> [WHAT THE TASK ASKS]:
Exclude the pictures, and otherwise reproduce the data in full.

> [MATERIAL FOR THIS EXERCISE]:

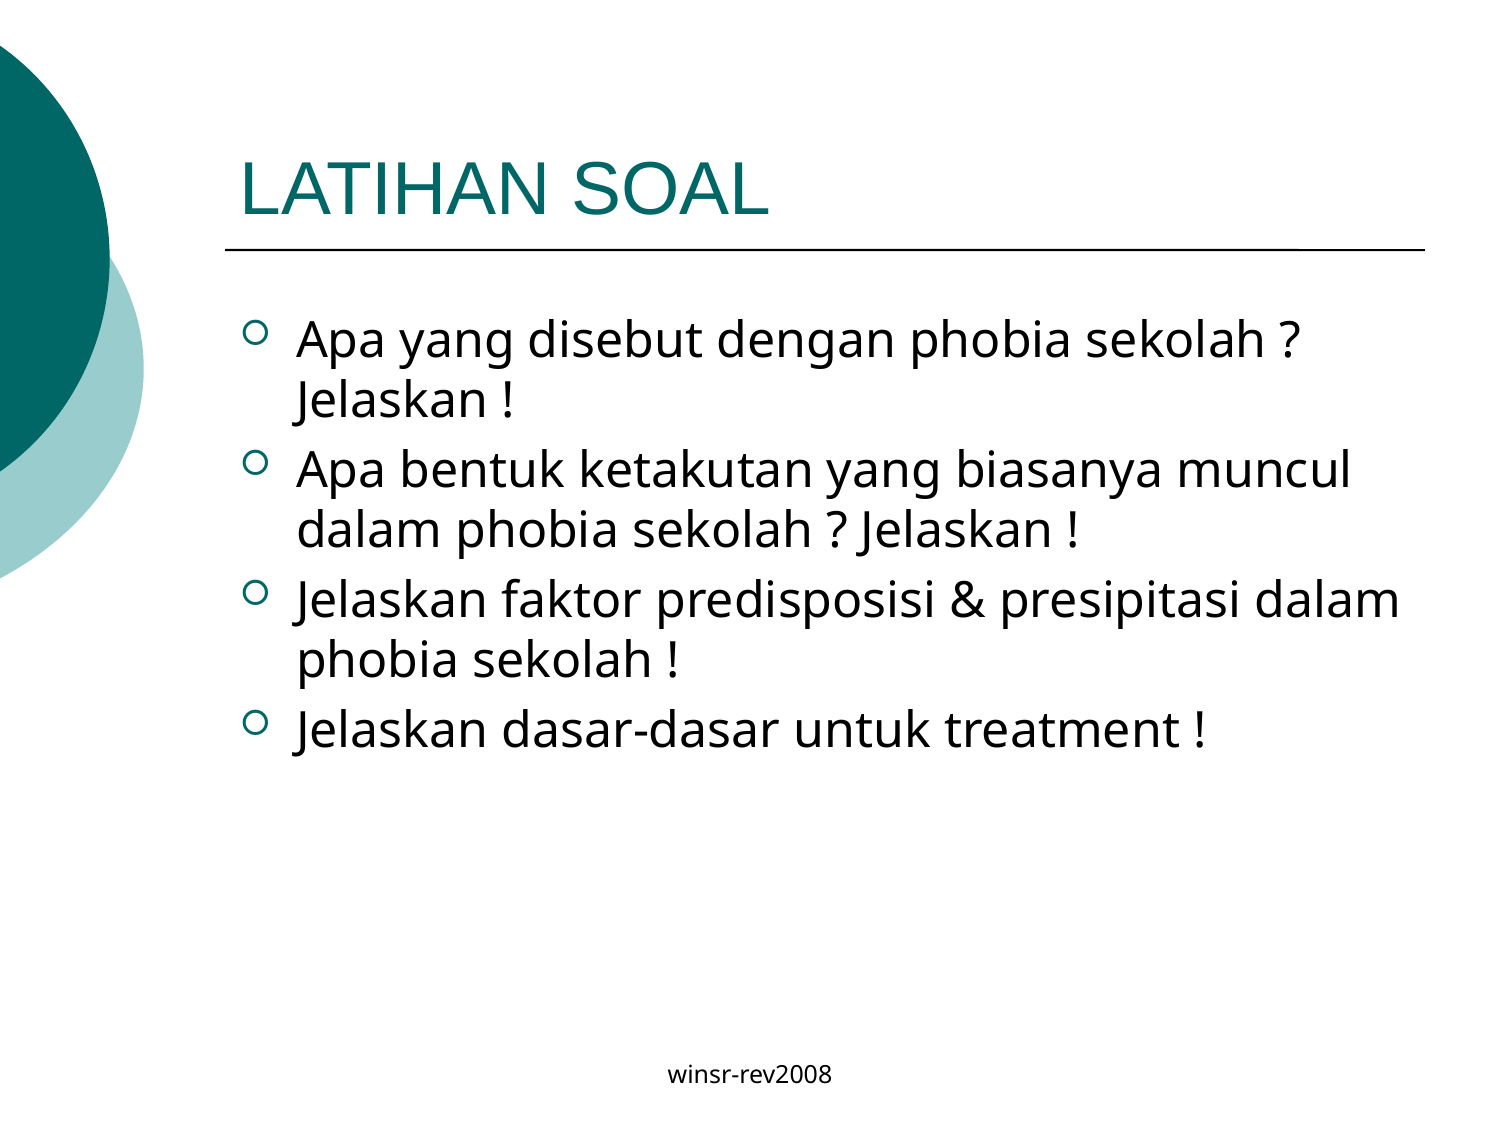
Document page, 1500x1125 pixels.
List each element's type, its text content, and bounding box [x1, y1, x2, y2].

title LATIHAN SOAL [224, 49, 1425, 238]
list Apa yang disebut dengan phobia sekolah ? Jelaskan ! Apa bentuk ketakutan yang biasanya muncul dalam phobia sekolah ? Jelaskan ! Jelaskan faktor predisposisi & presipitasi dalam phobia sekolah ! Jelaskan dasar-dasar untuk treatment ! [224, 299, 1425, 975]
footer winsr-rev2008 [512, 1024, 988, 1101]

> [COMPLETED EXERCISE]:
Document page, 1500x1125 pixels.
List each element's type, its text content, and bounding box [x1, y1, x2, y2].

title LATIHAN SOAL [224, 49, 1425, 238]
list Apa yang disebut dengan phobia sekolah ? Jelaskan ! Apa bentuk ketakutan yang biasanya muncul dalam phobia sekolah ? Jelaskan ! Jelaskan faktor predisposisi & presipitasi dalam phobia sekolah ! Jelaskan dasar-dasar untuk treatment ! [224, 299, 1425, 975]
footer winsr-rev2008 [512, 1024, 988, 1101]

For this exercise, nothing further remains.